Eight-year-old Latasha Gandy has a lot on her mind. Her mother is trying hard to be a successful nurse’s aide, which leaves her little time and energy for Latasha. Mrs Okocho, their downstairs neighbor and landlord, is willing to babysit (or young lady sit, as Latasha calls it) but her cooking is strange and smelly. Finally, Latasha’s dog, Ella Fitzgerald, has too much energy to behave well in their apartment. Latasha worries that Mrs. Okocho will grow sick and tired of listening to the dog run laps around the apartment and insist the small family find a new place to live.

Luckily Latasha makes a new friend, Ricky, with whom she can talk over her problems while they take Ella for long walks in the afternoon. But even that relationship turns sour over an incident at school. At least Latasha can count on Ella to make her laugh—until a tragedy occurs that almost takes away that friendship, too.

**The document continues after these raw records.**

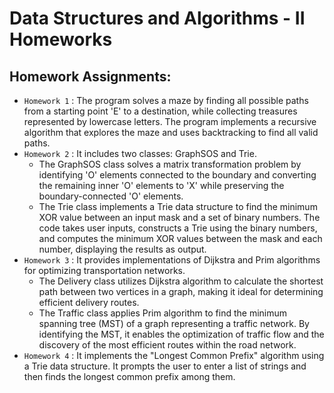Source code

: # Data Structures and Algorithms - II Homeworks

## Homework Assignments:
- `Homework 1` : The program solves a maze by finding all possible paths from a starting point 'E' to a destination, while collecting treasures represented by lowercase letters. The program implements a recursive algorithm that explores the maze and uses backtracking to find all valid paths.
- `Homework 2` : It includes two classes: GraphSOS and Trie. 
  - The GraphSOS class solves a matrix transformation problem by identifying 'O' elements connected to the boundary and converting the remaining inner 'O' elements to 'X' while preserving the boundary-connected 'O' elements.
  - The Trie class implements a Trie data structure to find the minimum XOR value between an input mask and a set of binary numbers. The code takes user inputs, constructs a Trie using the binary numbers, and computes the minimum XOR values between the mask and each number, displaying the results as output.
- `Homework 3` : It provides implementations of Dijkstra and Prim algorithms for optimizing transportation networks. 
  - The Delivery class utilizes Dijkstra algorithm to calculate the shortest path between two vertices in a graph, making it ideal for determining efficient delivery routes. 
  - The Traffic class applies Prim algorithm to find the minimum spanning tree (MST) of a graph representing a traffic network. By identifying the MST, it enables the optimization of traffic flow and the discovery of the most efficient routes within the road network. 
- `Homework 4` : It implements the "Longest Common Prefix" algorithm using a Trie data structure. It prompts the user to enter a list of strings and then finds the longest common prefix among them.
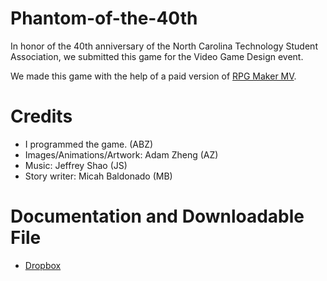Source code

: # Phantom-of-the-40th
In honor of the 40th anniversary of the North Carolina Technology Student Association, we submitted this game for the Video Game Design event.

We made this game with the help of a paid version of [RPG Maker MV](https://www.rpgmakerweb.com/#rpg-maker-mv).

# Credits
 - I programmed the game. (ABZ)
 - Images/Animations/Artwork: Adam Zheng (AZ)
 - Music: Jeffrey Shao (JS)
 - Story writer: Micah Baldonado (MB)
 
 # Documentation and Downloadable File
 - [Dropbox](bit.ly/3hUoreq)
 

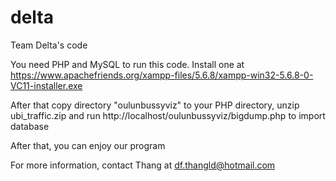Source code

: # delta
Team Delta's code

You need PHP and MySQL to run this code. Install one at https://www.apachefriends.org/xampp-files/5.6.8/xampp-win32-5.6.8-0-VC11-installer.exe

After that copy directory "oulunbussyviz" to your PHP directory, unzip ubi_traffic.zip and run http://localhost/oulunbussyviz/bigdump.php to import database

After that, you can enjoy our program

For more information, contact Thang at df.thangld@hotmail.com
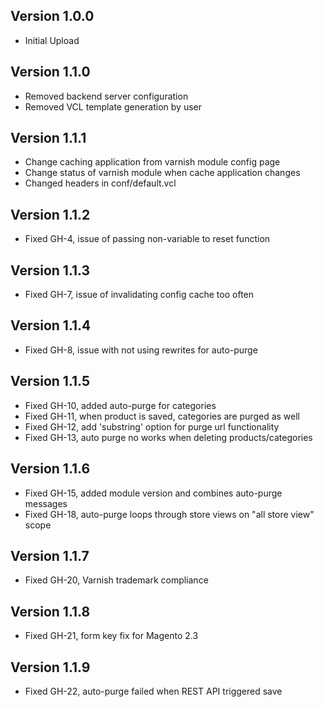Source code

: ## Version 1.0.0
-	Initial Upload

## Version 1.1.0
-	Removed backend server configuration
-	Removed VCL template generation by user

## Version 1.1.1
-	Change caching application from varnish module config page
-	Change status of varnish module when cache application changes
-	Changed headers in conf/default.vcl

## Version 1.1.2
-	Fixed GH-4, issue of passing non-variable to reset function

## Version 1.1.3
-	Fixed GH-7, issue of invalidating config cache too often

## Version 1.1.4
-	Fixed GH-8, issue with not using rewrites for auto-purge

## Version 1.1.5
-	Fixed GH-10, added auto-purge for categories
-	Fixed GH-11, when product is saved, categories are purged as well
-	Fixed GH-12, add 'substring' option for purge url functionality
-	Fixed GH-13, auto purge no works when deleting products/categories

## Version 1.1.6
-	Fixed GH-15, added module version and combines auto-purge messages
-	Fixed GH-18, auto-purge loops through store views on "all store view" scope

## Version 1.1.7
-	Fixed GH-20, Varnish trademark compliance

## Version 1.1.8
-	Fixed GH-21, form key fix for Magento 2.3

## Version 1.1.9
-	Fixed GH-22, auto-purge failed when REST API triggered save
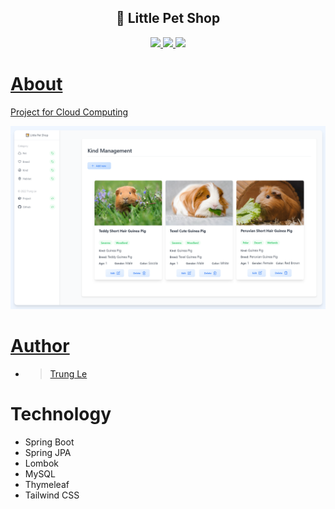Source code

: <h2 align="center"> 🐹 Little Pet Shop</h2>
<p align="center">
  <a href="https://github.com/kiritoroo/little-pet-shop/issues">
    <img src="https://img.shields.io/github/issues/kiritoroo/little-pet-shop"/> 
  </a>
  <a href="https://github.com/kiritoroo/little-pet-shop/network/members">
    <img src="https://img.shields.io/github/forks/kiritoroo/little-pet-shop"/> 
  </a>  
  <a href="https://github.com/kiritoroo/little-pet-shop/stargazers">
    <img src="https://img.shields.io/github/stars/kiritoroo/little-pet-shop"/> 
</p>

# About
Project for Cloud Computing

<img src="https://raw.githubusercontent.com/kiritoroo/little-pet-shop/master/capture/capture.png" width="1000"></img>

# Author 
- > [Trung Le](https://github.com/kiritoroo/little-pet-shop)

# Technology
* Spring Boot
* Spring JPA
* Lombok
* MySQL
* Thymeleaf
* Tailwind CSS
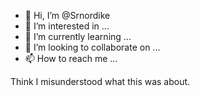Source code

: - 👋 Hi, I’m @Srnordike
- 👀 I’m interested in ...
- 🌱 I’m currently learning ...
- 💞️ I’m looking to collaborate on ...
- 📫 How to reach me ...

<!---
Srnordike/Srnordike is a ✨ special ✨ repository because its `README.md` (this file) appears on your GitHub profile.
You can click the Preview link to take a look at your changes.
--->
Think I misunderstood what this was about. 
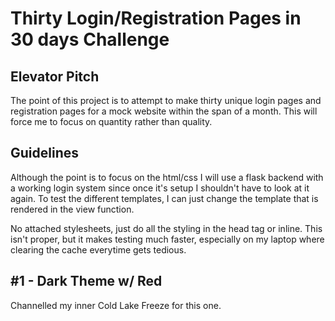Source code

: # Thirty Login/Registration Pages in 30 days Challenge

## Elevator Pitch
The point of this project is to attempt to make thirty unique login pages and registration pages
for a mock website within the span of a month.  This will force me to focus on quantity rather 
than quality.

## Guidelines
Although the point is to focus on the html/css I will use a flask backend with a working login 
system since once it's setup I shouldn't have to look at it again.  To test the different templates,
I can just change the template that is rendered in the view function.

No attached stylesheets, just do all the styling in the head tag or inline.  This isn't proper, but it 
makes testing much faster, especially on my laptop where clearing the cache everytime gets tedious.

## #1 - Dark Theme w/ Red
Channelled my inner Cold Lake Freeze for this one.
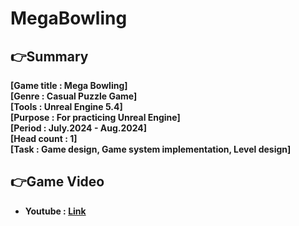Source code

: # MegaBowling

## 👉Summary

**[Game title :  Mega Bowling]**  
**[Genre      :  Casual Puzzle Game]**  
**[Tools      :  Unreal Engine 5.4]**  
**[Purpose    :  For practicing Unreal Engine]**  
**[Period     :  July.2024 - Aug.2024]**  
**[Head count :  1]**  
**[Task       :  Game design, Game system implementation, Level design]**  

## 👉Game Video

- **Youtube : [Link](https://youtube.com/playlist?list=PLjSAhx-L2n8e6NCdxOXa2W6iXMglx0xVu&feature=shared)**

Michael Scotto, author of several books for children, writes with simple charm about the complexities of the life of a precocious third grader. His sense of childhood emotions is pitch perfect; moments that don’t even register on an adult’s plane of perception can have far-reaching implications for kids. For instance, when Latasha’s mother is too tired to play a game with her daughter, Latasha takes it as an indication that life has changed irreparably. Scotto understands the value of moments like these and uses them to great effect.

He is also talented at examining relationships, both the human and the human-canine variety. One of the sweetest aspects of the book is the love Latasha has for her dog. Scotto does not, however, fall into a saccharine trap of applying human emotion to the dog. “If Ella was my friend, then why had she wrecked my special dinner last night?…The point was that I had a plan to do something special and perfect, and Ella had ruined it. Didn’t she know that best friends don’t hurt each other?” Ella hurts Latasha’s feelings with some of her puppy antics, and understanding that dogs need a different set of parameters for behavior is one of the ways Latasha matures during the story.

Dynamic pencil drawings by Evette Gabriel bring the humor to life and add an extra layer of interest to the book.

Middle readers will appreciate seeing themselves in the quick-paced story; parents will like the questions the book raises about responsibility and friendship. A winning addition to children’s literature.